==== Tekst
Op 1 januari 2024 is er een nieuwe regeling inzake het BTW-tarief van 6% voor de afbraak en heropbouw van woningen, in werking getreden (zie een eerdere bijdrage).
Er is een zogenaamde nieuwe permanente regeling ingevoerd inzake afbraak en heropbouw van een woning bestemd voor eigen bewoning van de bouwheer, of voor bepaalde gevallen van langdurende verhuur in het kader van sociaal beleid. Op 2 mei 2024 werd er dan opnieuw een uitbreiding goedgekeurd voor werken in onroerende staat betreffende afbraak en heropbouw van een woning bestemd voor langdurige verhuur (daarop komen we in een andere nieuwsbrief nog terug). Daarnaast is er ook een overgangsregeling uitgewerkt voor projecten die vielen onder de oude permanente regeling voor de 32 stadsgebieden. Deze regeling dooft uit op 31 december 2024. Er werd voor projecten die vielen onder de tijdelijke regeling voor verkoop van woningen (na afbraak en heropbouw) met 6% BTW, eveneens in een overgangsmaatregel voorzien. Door deze overgangsregeling kunnen verkopen na afbraak en heropbouw tot eind 2024 nog onder het verlaagd BTW-tarief plaatsvinden, mits de omgevingsvergunning uiterlijk op 30 juni 2023 werd aangevraagd.
========
==== Opgeslagen gegevens
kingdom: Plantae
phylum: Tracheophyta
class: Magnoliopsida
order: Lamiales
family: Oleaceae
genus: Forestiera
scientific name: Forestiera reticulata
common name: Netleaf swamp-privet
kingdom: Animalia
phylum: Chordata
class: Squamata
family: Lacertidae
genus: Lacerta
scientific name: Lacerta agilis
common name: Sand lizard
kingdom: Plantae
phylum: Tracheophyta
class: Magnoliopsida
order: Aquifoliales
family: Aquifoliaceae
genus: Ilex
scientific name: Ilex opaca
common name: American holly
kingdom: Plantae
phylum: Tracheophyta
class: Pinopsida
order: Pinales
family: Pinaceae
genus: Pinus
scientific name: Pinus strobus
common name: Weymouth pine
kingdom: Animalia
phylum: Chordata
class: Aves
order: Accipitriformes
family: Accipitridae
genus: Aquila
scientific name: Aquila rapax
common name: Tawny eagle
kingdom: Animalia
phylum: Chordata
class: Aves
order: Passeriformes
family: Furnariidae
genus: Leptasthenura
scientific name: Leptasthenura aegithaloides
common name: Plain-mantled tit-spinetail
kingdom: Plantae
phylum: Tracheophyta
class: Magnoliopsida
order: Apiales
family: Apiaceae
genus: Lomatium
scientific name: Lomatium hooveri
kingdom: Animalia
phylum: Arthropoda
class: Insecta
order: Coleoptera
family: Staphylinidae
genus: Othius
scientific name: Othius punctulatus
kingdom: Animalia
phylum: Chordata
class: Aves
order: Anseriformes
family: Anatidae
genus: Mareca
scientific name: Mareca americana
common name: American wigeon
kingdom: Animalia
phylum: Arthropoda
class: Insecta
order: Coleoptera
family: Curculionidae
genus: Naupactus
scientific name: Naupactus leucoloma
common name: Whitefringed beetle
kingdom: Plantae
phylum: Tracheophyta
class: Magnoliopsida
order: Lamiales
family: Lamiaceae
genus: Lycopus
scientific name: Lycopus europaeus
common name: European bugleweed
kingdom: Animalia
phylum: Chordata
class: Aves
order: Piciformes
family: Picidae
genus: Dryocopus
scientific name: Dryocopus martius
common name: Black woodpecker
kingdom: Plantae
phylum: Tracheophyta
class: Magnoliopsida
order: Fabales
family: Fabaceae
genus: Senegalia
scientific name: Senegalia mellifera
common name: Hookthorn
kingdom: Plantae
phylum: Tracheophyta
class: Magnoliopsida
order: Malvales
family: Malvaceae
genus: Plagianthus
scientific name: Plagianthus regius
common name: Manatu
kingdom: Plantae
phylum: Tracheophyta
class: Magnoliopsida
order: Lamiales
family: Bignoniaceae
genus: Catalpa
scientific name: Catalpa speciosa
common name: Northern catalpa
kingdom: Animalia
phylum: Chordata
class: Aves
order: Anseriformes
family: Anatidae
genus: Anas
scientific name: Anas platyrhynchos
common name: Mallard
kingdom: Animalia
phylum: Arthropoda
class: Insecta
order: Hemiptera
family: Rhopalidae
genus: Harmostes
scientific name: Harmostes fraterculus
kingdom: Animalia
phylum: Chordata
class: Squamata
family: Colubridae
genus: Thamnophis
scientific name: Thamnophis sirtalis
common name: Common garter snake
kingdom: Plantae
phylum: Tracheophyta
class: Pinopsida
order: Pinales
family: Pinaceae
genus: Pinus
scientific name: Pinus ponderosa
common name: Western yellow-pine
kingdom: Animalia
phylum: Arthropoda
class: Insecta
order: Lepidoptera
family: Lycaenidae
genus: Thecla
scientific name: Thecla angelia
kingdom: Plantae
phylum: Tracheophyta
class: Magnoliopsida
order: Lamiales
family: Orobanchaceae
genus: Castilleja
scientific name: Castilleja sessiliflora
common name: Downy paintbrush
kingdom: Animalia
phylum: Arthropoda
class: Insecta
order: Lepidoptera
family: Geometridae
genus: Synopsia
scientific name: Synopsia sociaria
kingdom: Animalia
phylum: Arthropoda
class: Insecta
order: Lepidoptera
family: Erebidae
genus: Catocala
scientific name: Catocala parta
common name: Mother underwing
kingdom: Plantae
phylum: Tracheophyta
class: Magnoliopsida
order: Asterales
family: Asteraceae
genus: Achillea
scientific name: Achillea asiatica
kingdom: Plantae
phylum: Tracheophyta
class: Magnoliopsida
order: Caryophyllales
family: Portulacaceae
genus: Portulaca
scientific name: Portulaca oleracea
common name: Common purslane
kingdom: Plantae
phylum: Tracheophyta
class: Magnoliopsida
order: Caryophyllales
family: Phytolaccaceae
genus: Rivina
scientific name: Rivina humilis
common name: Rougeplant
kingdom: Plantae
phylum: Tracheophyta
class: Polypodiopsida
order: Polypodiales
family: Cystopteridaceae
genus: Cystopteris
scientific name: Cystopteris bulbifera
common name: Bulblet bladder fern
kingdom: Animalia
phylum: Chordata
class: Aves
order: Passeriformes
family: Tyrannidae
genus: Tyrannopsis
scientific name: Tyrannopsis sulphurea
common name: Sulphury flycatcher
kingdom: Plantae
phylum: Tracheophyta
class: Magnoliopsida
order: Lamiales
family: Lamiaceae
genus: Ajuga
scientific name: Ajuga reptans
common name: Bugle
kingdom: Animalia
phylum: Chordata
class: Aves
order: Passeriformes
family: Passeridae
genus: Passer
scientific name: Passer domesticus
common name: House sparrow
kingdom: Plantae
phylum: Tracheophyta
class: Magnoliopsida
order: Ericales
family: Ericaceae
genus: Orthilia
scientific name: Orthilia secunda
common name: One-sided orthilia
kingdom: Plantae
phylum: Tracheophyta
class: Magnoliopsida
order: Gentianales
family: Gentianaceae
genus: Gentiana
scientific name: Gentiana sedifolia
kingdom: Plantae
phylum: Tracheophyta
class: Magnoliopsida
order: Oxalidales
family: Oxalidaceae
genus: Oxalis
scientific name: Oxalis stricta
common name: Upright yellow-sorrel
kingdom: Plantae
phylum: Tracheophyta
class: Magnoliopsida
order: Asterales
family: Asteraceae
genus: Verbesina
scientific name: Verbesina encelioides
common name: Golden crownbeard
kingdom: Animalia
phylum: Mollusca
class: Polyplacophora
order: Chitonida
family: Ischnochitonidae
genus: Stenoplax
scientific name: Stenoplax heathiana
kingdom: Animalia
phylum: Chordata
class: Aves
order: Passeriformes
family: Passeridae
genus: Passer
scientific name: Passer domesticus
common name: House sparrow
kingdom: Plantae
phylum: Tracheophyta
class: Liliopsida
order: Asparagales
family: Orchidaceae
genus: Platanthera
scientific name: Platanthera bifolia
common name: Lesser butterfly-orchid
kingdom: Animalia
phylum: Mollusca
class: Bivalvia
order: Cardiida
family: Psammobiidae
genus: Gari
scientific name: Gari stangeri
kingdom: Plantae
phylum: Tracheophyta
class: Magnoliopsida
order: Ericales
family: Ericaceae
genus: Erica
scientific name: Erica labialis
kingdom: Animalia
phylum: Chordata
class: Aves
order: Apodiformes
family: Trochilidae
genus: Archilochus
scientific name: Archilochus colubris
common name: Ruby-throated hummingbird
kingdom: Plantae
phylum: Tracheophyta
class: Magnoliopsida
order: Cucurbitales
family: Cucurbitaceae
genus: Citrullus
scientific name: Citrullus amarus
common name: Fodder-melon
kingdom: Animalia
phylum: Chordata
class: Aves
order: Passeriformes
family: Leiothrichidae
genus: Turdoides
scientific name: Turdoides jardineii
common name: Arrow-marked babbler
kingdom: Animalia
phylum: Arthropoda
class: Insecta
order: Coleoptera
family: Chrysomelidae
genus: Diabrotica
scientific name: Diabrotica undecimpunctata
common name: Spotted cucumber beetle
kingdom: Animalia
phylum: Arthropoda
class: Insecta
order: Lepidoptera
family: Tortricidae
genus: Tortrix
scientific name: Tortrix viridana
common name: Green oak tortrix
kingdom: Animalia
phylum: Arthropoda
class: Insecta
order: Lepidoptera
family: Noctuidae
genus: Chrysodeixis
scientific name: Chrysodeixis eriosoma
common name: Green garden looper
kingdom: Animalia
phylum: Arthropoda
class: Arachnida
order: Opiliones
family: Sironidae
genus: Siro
========
▶ **Opgave 1**: Geef de tekst over het btw-tarief bij afbraak en heropbouw opnieuw weer van "Op 1 januari" tot "een eerdere bijdrage).", en wissel daarbij "1 januari 2024" in voor "1 juli 2024".
▶ **Opgave 2**: Ga verder met de tekst over het btw-tarief bij afbraak en heropbouw van woningen, te beginnen na de laatste zin.
Het materiaal staat los van de tekst.

▶ **Antwoord 1**:
Op 1 juli 2024 is er een nieuwe regeling inzake het BTW-tarief van 6% voor de afbraak en heropbouw van woningen, in werking getreden (zie een eerdere bijdrage).

▶ **Antwoord 2**:
In twee nieuwe Circulaires (2024/C/30 en 2024/C/32) worden heel wat concrete vraagstukken behandeld, waarbij er inzake de formaliteiten een belangrijke toelichting wordt gegeven.
Om van één van de regelingen te kunnen genieten moet de leverancier en koper of de bouwheer een verklaring indienen voor het tijdstip waarop de BTW opeisbaar is geworden.
- Een verklaring 111/1 moet worden ingediend door de bouwheer natuurlijk persoon die de woning zelf zal bewonen.
- Een verklaring 111/2 moet worden ingediend door de bouwheer die de woning bestemt voor langdurige verhuur in het kader van sociaal beleid.
- Een verklaring 111/3 moet door de leverancier en koper samen worden ingevuld.
- Een verklaring 111/4 heeft betrekking op de regeling van toepassing voor de 32 stadsgebieden.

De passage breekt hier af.